## What you are asked to do
Type out the records below from the line with "The SCO 582.01" to the line with "What percentage is", leaving out the pictures.

## Information shown
#####

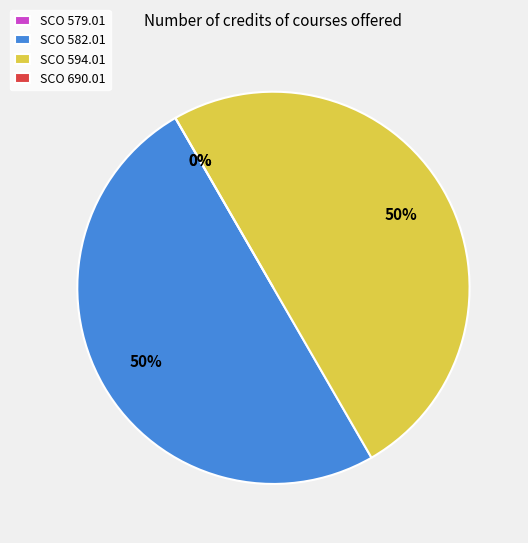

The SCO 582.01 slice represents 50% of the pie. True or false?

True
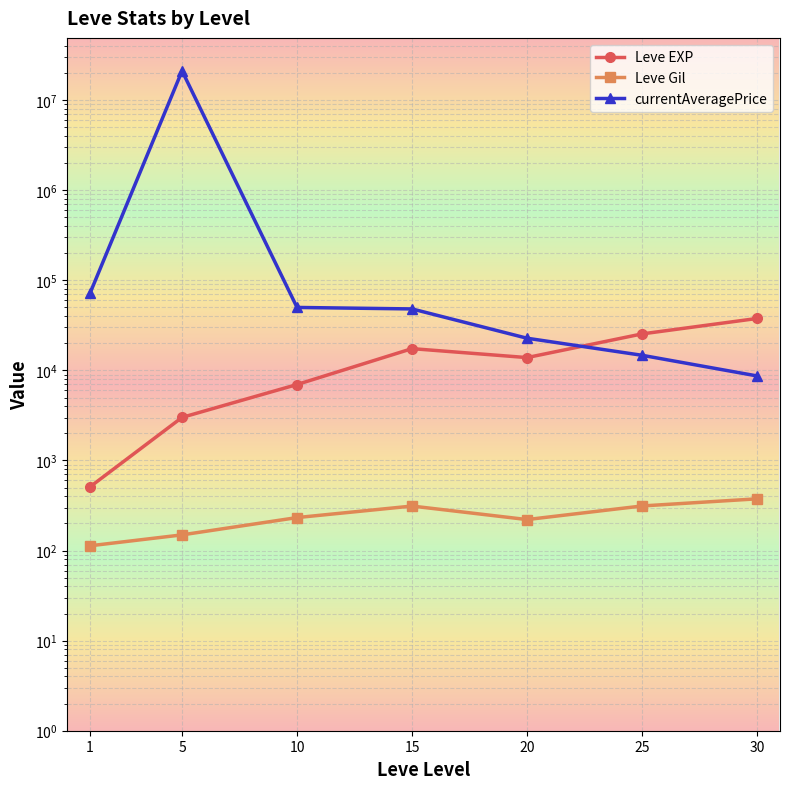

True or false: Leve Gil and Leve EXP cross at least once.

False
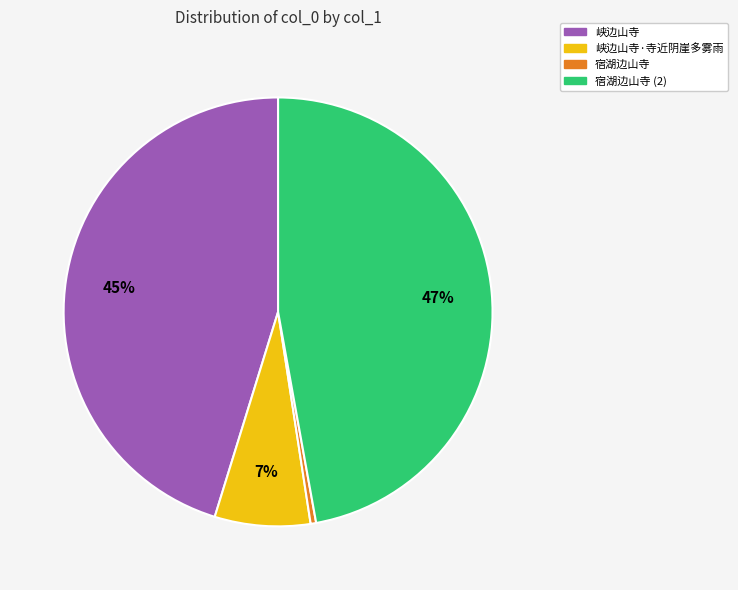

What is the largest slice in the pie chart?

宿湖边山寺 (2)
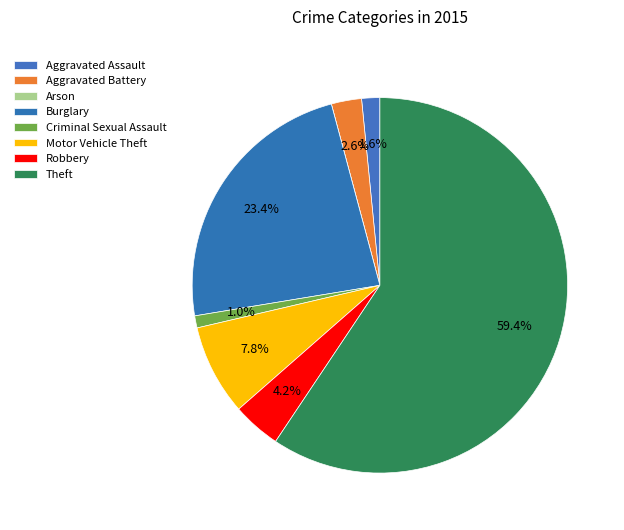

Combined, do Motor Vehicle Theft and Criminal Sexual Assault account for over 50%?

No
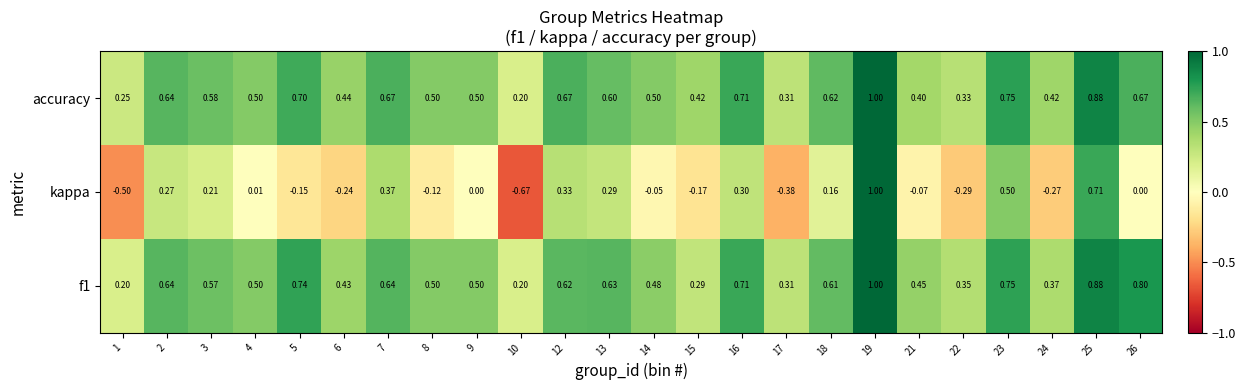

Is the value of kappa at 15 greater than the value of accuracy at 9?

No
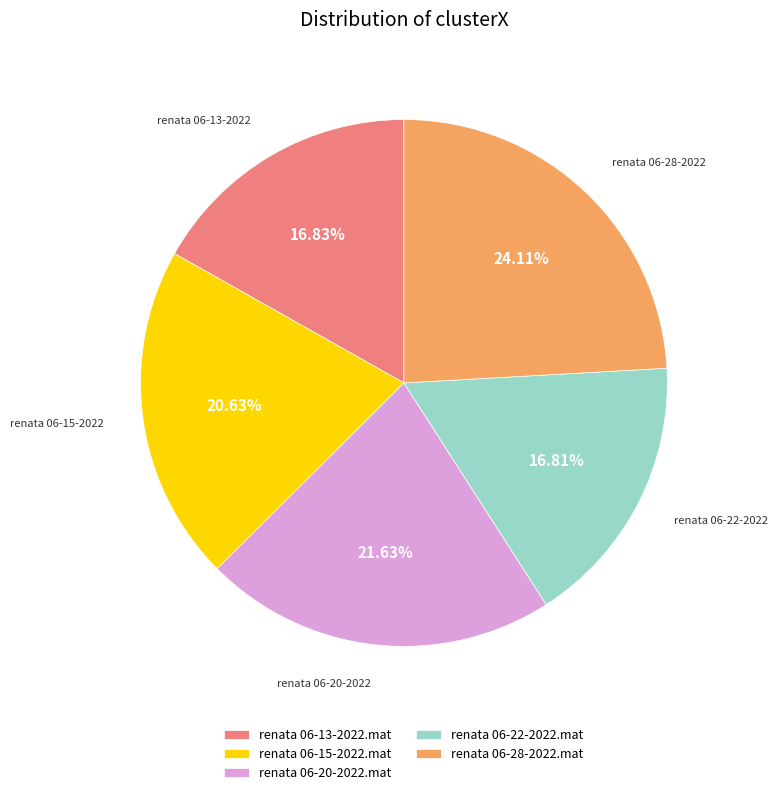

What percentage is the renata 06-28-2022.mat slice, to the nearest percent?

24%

#####

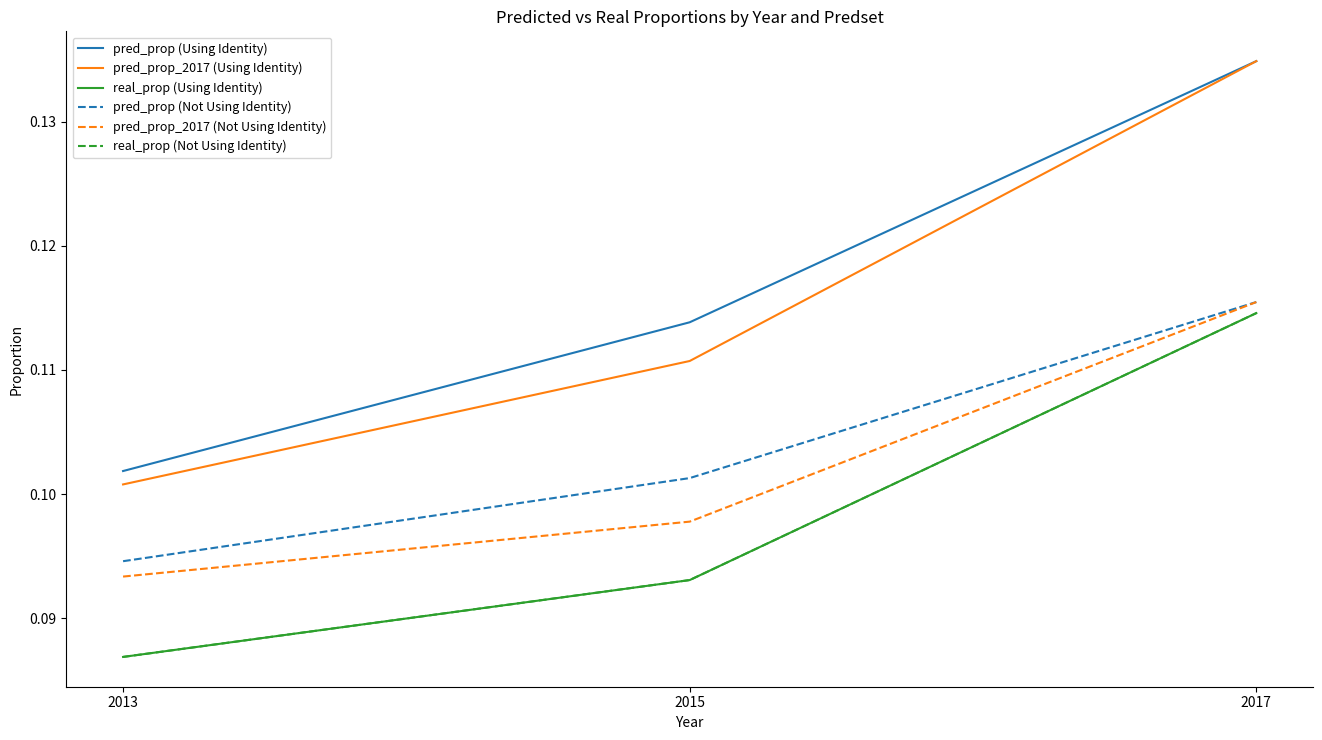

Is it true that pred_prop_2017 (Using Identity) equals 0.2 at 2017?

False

#####

## Response
The SCO 582.01 slice represents 50% of the pie. True or false?

True

True or false: Leve Gil and Leve EXP cross at least once.

False

What is the largest slice in the pie chart?

宿湖边山寺 (2)

Combined, do Motor Vehicle Theft and Criminal Sexual Assault account for over 50%?

No

Is the value of kappa at 15 greater than the value of accuracy at 9?

No

What percentage is the renata 06-28-2022.mat slice, to the nearest percent?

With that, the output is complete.